**Extracted material**:
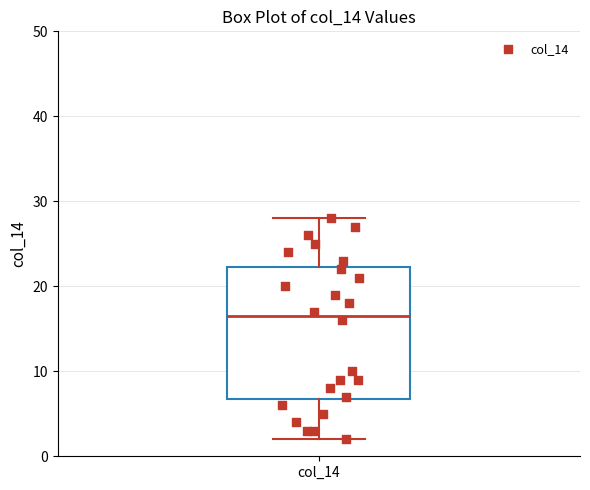

Transcribe this box plot: give where the median line is, the range the box spans, and where the two whiskers end, as read against the y-axis. The values are not printed on the chart, so give them approximately, as read against the axis.

median 17, box 7 to 22, whiskers 2 to 28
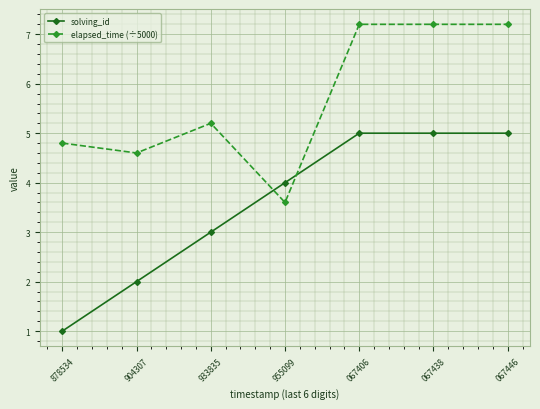

How many values in the elapsed_time (÷5000) series exceed 5?

4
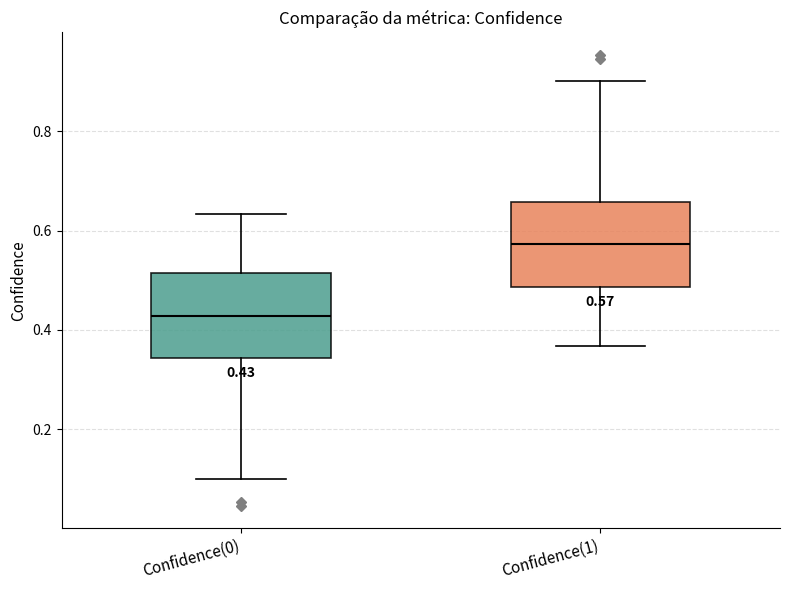

Which box's median line is the highest?

Confidence(1)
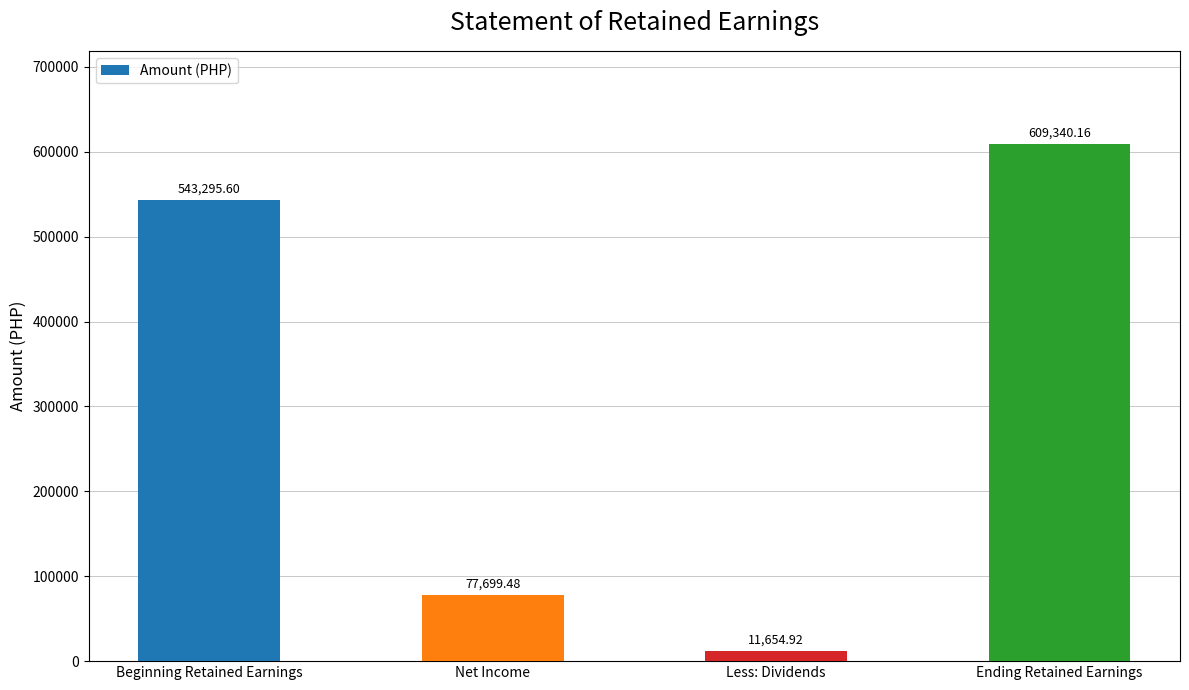

How many data points are less than 543295?

2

**What the exercise asks**: Rewrite everything from the line containing "How many values" down to the end of the records as a Markdown table with the columns Row and Text. Number each line, and omit both blank lines and pictures.

**Solution to this exercise**:
| Row | Text |
|---|---|
| 1 | How many values in the elapsed_time (÷5000) series exceed 5? |
| 2 | 4 |
| 3 | Which box's median line is the highest? |
| 4 | Confidence(1) |
| 5 | How many data points are less than 543295? |
| 6 | 2 |